Toc toc, suena la puerta de Juan, que jugaba
videojuegos mientras su madre estaba de compras. Mientras caminaba lentamente
por el pasillo de su casa para abrir la puerta, miraba detenidamente las fotos
familiares que colgaban de la pared, donde estaba sentado en medio de su madre
y su padre.
Su
padre era un soldado que prestaba servicio a su país en la guerra en la que se
encontraba, y hacía ya unos 6 meses que había estado por fuera en la lucha. Era
un hombre noble. En ocasiones, llevaba a pescar a Juan a un lago cercano a su
casa. Otras veces, lo llevaba a la hacienda que su familia tenía y montaban a
caballo unas horas por las montañas, divisando cada nube que se ponía ante sus
ojos. En resumidas cuentas, era mucho el tiempo que Juan pasaba con su padre y
consideraba esa como su relación más cercana, lo más aproximado a tener un
amigo.
Al
llegar a la puerta, Juan abre la puerta con la misma ansiedad de todos los
días, esperando que la persona que estuviera tras ella fuera su padre.
Parado
frente a él, estaba un tipo con traje, bien presentado, con la cara afeitada y
el cabello peinado hacia un lado. Juan se estremeció y notó que en la mano de
este hombre se encontraban unas placas y en la otra, un cuadernillo. Lo
entendió todo.
El
hombre se arrodilló frente a Juan y poniéndole la mano en el hombro y su madre
se asomaba por la esquina con las bolsas del mercado, pero al ver la escena
desde la esquina y las lágrimas que se escapaban de los ojos de Juan, soltó las
bolsas y se echó a correr hacia su hijo.
Juan,
anonadado por la muerte de su padre, se volteó y entró en la casa, tumbando
todo lo que había a su paso con ira. Su madre entró tras él y lo abrazó por la
espalda, pero Juan se sacudió violentamente mientras gritaba que lo soltara.
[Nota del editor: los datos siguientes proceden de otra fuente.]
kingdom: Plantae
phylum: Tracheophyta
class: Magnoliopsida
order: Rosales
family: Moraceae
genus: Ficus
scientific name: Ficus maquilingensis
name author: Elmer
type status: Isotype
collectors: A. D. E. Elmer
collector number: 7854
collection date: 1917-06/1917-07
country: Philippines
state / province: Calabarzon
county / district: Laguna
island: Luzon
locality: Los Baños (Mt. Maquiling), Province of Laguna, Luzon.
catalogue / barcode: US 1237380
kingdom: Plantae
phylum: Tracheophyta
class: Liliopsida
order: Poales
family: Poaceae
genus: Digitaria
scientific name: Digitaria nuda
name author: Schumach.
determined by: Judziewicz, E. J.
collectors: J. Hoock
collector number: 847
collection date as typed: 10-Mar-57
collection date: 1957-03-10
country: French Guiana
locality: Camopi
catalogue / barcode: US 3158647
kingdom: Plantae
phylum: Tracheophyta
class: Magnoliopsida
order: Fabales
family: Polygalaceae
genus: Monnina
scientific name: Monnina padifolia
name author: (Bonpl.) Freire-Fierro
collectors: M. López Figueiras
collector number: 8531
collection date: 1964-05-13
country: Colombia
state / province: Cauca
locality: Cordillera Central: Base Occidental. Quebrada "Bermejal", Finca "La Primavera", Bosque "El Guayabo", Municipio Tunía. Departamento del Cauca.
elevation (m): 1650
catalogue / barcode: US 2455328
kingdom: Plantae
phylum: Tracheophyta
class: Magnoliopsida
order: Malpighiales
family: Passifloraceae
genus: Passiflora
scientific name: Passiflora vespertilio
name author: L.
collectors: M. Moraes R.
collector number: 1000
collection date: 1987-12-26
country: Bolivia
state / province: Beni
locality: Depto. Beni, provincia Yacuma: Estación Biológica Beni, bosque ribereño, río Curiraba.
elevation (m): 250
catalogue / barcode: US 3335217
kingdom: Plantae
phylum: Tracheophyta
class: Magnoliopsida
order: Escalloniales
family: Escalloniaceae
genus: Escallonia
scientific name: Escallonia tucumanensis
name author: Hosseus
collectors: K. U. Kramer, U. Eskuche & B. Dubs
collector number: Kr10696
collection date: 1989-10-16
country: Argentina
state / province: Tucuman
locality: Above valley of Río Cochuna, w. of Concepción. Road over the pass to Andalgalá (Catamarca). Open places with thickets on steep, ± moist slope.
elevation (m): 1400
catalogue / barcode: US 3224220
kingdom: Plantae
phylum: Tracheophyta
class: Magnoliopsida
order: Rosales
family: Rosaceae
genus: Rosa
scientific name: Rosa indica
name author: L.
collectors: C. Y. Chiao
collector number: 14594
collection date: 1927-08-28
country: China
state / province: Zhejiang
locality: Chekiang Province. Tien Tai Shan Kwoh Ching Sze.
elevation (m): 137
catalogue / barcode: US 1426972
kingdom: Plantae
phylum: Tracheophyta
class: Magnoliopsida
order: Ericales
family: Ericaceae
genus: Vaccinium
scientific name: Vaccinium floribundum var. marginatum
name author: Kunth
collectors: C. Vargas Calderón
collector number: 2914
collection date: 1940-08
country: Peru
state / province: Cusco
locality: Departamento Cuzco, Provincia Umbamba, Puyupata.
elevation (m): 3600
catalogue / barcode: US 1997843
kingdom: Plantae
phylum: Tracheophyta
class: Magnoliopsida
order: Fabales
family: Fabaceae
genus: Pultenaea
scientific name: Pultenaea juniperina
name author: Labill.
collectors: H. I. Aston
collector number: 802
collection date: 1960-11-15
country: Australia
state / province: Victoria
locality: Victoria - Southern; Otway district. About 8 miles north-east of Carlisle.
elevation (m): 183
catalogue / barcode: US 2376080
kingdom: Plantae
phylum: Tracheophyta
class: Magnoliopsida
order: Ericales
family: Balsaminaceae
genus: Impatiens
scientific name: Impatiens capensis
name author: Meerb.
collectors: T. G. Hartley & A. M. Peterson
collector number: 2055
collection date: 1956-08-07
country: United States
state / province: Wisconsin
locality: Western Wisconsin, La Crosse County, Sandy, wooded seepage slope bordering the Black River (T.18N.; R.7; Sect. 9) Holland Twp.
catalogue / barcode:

Odiaba
a todo el mundo, a los soldados que dejaron morir a su padre, a aquellos que le
dispararon, a quienes provocaban guerras, y juró jamás ser partidario de algo
tan atroz como eso. Juan corrió a su habitación y no se abrió en todo el día.
La
gente, preocupada, iba a visitar la casa de la madre de Juan, y le preguntaban
a esta sobre su hijo, que a duras penas salía de su habitación para comer sus
tres comidas del día y regresar a tenderse en la cama mientras pasaban las
horas o a pasar tardes enteras poniendo fichas de dominó alrededor de su
habitación, para derribarlas a la hora de la comida.
Los
años pasaron, Juan había superado levemente la muerte de su padre y vivía
alegremente con su madre, agradecido de estar con ella cada día. Un día
cualquiera, Juan ve la puerta del estudio de su padre, al que escasamente entró
alguna vez. Abrió la puerta y encontró varios estantes con medallas, fotos,
cartas y un sinfín de cosas que jamás había visto.
En
el escritorio se hallaba un cuadernillo, el que aquel hombre tenía en la mano
ese negro día en que supo la noticia de su padre. Estaba un tanto empolvado y
se preguntó por qué jamás su madre lo habría limpiado.
Lo
tomó y comenzó a leer detenidamente cada memoria que su padre escribió durante
el campo de batalla y se le enjuagaron los
ojos en lágrimas, mientras se imaginaba cada escena que su padre describía cada
día que pasaba. En un pequeño pasaje, su padre escribía el orgullo que sentiría
de saber que su hijo también arriesgaría la vida por su país.
Juan,
desconcertado, cierra el cuadernillo y se queda sentado en la silla del estudio
en la oscuridad, con la mente en blanco, con los vellos de punta y la mente
confundida.
Toc toc, suena la puerta de Gloria, que jugaba a
las muñecas mientras su madre estaba de compras.
Al
abrir estaba un tipo con traje, bien presentado, con la cara afeitada, el
cabello peinado hacia un lado y unas placas en sus manos.
“Me
llamo Juan. Tu padre ha muerto. Lo siento mucho.”